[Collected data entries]

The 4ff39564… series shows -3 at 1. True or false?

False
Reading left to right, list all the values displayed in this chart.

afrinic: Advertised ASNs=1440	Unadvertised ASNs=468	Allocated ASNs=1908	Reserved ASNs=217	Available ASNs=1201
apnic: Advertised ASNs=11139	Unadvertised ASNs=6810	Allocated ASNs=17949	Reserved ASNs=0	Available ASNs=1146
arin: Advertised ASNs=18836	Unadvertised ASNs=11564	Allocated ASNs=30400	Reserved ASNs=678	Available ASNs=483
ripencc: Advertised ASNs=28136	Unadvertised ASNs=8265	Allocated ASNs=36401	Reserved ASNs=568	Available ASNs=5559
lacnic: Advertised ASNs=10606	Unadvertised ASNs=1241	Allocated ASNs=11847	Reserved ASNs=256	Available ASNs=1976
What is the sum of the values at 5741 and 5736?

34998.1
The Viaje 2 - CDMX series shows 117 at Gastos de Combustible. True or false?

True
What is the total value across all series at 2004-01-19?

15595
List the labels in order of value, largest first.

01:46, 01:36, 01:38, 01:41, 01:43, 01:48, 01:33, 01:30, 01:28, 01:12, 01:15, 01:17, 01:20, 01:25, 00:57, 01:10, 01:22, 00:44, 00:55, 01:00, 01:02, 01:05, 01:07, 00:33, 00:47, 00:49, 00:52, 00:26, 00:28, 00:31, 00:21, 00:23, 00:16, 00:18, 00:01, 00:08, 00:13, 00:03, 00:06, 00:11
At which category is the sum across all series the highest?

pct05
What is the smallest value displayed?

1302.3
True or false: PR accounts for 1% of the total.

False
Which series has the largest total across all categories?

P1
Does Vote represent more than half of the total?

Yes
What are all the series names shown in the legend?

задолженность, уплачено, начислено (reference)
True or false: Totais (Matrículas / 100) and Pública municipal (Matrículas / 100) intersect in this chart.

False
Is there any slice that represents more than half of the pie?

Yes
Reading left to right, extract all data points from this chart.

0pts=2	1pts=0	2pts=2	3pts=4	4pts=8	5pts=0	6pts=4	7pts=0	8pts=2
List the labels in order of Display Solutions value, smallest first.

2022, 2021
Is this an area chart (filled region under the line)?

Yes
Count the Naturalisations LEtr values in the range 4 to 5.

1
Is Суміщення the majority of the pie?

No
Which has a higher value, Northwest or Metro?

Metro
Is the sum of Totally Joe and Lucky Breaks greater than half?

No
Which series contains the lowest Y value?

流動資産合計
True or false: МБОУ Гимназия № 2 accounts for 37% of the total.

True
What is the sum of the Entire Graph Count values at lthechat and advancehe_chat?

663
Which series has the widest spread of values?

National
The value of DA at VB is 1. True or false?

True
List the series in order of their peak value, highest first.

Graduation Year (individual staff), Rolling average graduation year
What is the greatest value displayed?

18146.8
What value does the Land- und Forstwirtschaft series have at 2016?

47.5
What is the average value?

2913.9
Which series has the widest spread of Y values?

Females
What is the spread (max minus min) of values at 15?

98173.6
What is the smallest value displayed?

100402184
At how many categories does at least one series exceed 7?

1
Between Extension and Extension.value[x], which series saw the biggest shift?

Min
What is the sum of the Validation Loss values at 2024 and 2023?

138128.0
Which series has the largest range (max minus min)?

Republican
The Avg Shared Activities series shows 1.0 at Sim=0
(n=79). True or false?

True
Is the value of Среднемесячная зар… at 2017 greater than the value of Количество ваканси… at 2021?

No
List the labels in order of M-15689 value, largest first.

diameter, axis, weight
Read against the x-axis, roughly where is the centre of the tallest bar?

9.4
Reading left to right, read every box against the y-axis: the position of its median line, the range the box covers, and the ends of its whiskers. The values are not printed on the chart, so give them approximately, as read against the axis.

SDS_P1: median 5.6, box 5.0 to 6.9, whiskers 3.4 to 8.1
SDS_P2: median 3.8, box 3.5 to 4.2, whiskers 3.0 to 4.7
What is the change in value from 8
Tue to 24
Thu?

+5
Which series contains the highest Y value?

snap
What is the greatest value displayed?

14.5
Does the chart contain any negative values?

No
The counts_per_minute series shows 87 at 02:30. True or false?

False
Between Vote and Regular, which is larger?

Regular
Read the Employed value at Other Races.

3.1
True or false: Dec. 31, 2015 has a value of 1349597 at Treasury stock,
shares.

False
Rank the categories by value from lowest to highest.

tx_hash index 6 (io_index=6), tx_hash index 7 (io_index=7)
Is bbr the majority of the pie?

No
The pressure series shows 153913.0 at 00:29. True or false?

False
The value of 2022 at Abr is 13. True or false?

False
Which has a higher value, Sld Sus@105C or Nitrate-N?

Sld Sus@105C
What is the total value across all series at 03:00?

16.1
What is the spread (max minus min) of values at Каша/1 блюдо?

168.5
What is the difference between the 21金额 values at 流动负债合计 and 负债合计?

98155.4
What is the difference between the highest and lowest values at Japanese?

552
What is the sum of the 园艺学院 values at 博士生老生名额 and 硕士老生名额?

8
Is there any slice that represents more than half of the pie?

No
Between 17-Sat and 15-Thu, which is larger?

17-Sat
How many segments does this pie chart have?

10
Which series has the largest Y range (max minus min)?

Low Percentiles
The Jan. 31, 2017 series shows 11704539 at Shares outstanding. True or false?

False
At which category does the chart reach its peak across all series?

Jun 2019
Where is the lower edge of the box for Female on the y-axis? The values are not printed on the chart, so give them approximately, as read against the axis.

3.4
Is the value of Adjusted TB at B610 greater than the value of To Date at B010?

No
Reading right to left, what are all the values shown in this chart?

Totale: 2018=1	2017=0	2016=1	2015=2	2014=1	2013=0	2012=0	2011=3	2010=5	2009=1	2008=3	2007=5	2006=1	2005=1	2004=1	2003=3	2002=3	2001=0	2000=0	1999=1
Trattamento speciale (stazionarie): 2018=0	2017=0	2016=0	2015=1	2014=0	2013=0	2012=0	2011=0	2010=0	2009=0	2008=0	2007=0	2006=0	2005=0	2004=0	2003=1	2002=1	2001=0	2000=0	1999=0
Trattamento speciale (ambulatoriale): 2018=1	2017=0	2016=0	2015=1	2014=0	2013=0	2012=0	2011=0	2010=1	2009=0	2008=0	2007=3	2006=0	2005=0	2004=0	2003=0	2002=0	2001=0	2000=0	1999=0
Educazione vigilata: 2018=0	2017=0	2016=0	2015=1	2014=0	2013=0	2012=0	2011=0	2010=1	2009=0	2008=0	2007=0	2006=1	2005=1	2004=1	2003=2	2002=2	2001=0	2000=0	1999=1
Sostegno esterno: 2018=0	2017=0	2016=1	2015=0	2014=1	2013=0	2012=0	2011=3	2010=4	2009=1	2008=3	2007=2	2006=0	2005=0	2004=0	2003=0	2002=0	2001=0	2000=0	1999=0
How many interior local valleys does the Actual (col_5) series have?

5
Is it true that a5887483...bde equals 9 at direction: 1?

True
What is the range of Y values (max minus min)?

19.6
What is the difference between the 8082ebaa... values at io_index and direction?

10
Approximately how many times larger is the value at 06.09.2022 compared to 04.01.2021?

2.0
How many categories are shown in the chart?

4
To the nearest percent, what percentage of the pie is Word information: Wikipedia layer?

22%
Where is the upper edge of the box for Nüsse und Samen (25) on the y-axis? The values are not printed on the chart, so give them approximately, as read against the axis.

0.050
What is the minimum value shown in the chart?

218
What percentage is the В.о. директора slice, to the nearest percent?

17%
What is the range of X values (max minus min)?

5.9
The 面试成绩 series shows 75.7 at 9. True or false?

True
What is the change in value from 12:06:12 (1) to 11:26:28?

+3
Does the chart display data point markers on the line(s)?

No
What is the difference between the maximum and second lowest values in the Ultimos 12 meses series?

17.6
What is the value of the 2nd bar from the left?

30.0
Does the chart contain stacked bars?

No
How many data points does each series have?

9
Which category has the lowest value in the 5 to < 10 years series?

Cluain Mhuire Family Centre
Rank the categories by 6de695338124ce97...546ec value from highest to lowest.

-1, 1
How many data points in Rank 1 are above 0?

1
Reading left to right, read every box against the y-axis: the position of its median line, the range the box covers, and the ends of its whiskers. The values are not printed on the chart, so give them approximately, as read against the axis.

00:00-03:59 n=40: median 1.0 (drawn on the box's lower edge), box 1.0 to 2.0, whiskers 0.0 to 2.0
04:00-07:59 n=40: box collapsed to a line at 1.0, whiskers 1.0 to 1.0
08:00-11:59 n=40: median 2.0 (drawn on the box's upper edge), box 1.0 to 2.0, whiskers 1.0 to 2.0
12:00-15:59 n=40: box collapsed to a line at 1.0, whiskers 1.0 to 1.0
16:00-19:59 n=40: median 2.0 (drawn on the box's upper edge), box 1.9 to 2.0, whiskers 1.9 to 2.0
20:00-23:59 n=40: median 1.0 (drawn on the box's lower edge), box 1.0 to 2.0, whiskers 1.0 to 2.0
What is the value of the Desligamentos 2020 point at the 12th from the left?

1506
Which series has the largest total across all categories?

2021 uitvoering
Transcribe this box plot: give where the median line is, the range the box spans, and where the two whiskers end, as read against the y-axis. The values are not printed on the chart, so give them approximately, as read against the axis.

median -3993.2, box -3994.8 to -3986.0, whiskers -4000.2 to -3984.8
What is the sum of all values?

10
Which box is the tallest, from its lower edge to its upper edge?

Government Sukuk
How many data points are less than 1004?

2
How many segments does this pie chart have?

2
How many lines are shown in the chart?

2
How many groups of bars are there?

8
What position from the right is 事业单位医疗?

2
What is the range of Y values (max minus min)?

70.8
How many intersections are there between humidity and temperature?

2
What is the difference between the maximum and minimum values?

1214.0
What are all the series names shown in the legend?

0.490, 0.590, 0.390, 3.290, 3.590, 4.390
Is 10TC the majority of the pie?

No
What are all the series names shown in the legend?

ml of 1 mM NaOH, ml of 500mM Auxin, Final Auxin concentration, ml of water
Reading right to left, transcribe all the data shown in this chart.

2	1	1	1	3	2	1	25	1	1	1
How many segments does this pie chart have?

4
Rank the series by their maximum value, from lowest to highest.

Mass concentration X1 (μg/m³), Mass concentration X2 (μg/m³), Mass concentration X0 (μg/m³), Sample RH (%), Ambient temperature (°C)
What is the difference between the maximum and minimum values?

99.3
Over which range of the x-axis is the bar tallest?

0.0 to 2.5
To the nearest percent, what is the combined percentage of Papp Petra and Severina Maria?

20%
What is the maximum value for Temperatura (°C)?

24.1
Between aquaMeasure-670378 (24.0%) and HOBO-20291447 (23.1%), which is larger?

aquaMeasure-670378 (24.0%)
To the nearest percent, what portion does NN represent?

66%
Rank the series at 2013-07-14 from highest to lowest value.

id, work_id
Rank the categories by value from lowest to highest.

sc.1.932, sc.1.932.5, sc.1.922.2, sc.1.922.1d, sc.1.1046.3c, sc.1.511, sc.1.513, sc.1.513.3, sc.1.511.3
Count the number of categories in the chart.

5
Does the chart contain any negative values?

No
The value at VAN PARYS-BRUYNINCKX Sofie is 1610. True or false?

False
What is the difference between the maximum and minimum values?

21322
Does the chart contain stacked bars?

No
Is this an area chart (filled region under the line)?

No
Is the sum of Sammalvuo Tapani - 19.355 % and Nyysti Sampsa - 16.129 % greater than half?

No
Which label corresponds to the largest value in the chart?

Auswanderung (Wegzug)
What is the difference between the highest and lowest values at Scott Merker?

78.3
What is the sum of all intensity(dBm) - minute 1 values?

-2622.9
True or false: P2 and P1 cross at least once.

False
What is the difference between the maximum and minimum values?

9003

PROMPT:
Rewrite the rows from the start through the line containing "Which series contains the lowest Y value?", changing "Reading left to right" to "Going from left to right" and leaving everything else as it is.

SOLUTION FOR THIS TASK:
The 4ff39564… series shows -3 at 1. True or false?

False
Going from left to right, list all the values displayed in this chart.

afrinic: Advertised ASNs=1440	Unadvertised ASNs=468	Allocated ASNs=1908	Reserved ASNs=217	Available ASNs=1201
apnic: Advertised ASNs=11139	Unadvertised ASNs=6810	Allocated ASNs=17949	Reserved ASNs=0	Available ASNs=1146
arin: Advertised ASNs=18836	Unadvertised ASNs=11564	Allocated ASNs=30400	Reserved ASNs=678	Available ASNs=483
ripencc: Advertised ASNs=28136	Unadvertised ASNs=8265	Allocated ASNs=36401	Reserved ASNs=568	Available ASNs=5559
lacnic: Advertised ASNs=10606	Unadvertised ASNs=1241	Allocated ASNs=11847	Reserved ASNs=256	Available ASNs=1976
What is the sum of the values at 5741 and 5736?

34998.1
The Viaje 2 - CDMX series shows 117 at Gastos de Combustible. True or false?

True
What is the total value across all series at 2004-01-19?

15595
List the labels in order of value, largest first.

01:46, 01:36, 01:38, 01:41, 01:43, 01:48, 01:33, 01:30, 01:28, 01:12, 01:15, 01:17, 01:20, 01:25, 00:57, 01:10, 01:22, 00:44, 00:55, 01:00, 01:02, 01:05, 01:07, 00:33, 00:47, 00:49, 00:52, 00:26, 00:28, 00:31, 00:21, 00:23, 00:16, 00:18, 00:01, 00:08, 00:13, 00:03, 00:06, 00:11
At which category is the sum across all series the highest?

pct05
What is the smallest value displayed?

1302.3
True or false: PR accounts for 1% of the total.

False
Which series has the largest total across all categories?

P1
Does Vote represent more than half of the total?

Yes
What are all the series names shown in the legend?

задолженность, уплачено, начислено (reference)
True or false: Totais (Matrículas / 100) and Pública municipal (Matrículas / 100) intersect in this chart.

False
Is there any slice that represents more than half of the pie?

Yes
Going from left to right, extract all data points from this chart.

0pts=2	1pts=0	2pts=2	3pts=4	4pts=8	5pts=0	6pts=4	7pts=0	8pts=2
List the labels in order of Display Solutions value, smallest first.

2022, 2021
Is this an area chart (filled region under the line)?

Yes
Count the Naturalisations LEtr values in the range 4 to 5.

1
Is Суміщення the majority of the pie?

No
Which has a higher value, Northwest or Metro?

Metro
Is the sum of Totally Joe and Lucky Breaks greater than half?

No
Which series contains the lowest Y value?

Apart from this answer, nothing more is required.